Extracted material |
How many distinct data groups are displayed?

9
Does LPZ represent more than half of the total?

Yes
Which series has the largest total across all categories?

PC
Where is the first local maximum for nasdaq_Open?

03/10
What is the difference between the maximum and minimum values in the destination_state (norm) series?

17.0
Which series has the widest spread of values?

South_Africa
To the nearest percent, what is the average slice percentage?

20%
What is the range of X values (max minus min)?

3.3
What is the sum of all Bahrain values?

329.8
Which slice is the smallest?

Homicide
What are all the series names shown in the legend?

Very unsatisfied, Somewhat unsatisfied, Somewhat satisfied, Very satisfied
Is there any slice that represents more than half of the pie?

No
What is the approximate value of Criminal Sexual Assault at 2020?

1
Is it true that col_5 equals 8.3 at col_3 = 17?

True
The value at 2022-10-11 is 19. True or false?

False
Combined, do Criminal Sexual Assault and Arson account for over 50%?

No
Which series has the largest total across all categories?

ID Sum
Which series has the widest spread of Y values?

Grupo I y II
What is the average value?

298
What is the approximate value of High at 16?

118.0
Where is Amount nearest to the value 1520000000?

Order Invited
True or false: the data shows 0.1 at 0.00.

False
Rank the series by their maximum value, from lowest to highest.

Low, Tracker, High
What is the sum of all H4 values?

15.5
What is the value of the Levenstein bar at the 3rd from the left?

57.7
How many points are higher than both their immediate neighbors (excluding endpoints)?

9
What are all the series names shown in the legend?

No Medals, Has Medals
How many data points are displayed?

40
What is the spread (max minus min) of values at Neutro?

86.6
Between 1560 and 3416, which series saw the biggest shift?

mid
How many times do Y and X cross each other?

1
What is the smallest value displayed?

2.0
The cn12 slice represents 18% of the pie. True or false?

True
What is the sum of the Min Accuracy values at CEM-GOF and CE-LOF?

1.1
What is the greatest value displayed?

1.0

Your objective |
Find every line above that contains the string "smallest", treating uppercase and lowercase as different, and copy each of those lines.

Solution to this exercise |
Which slice is the smallest?
What is the smallest value displayed?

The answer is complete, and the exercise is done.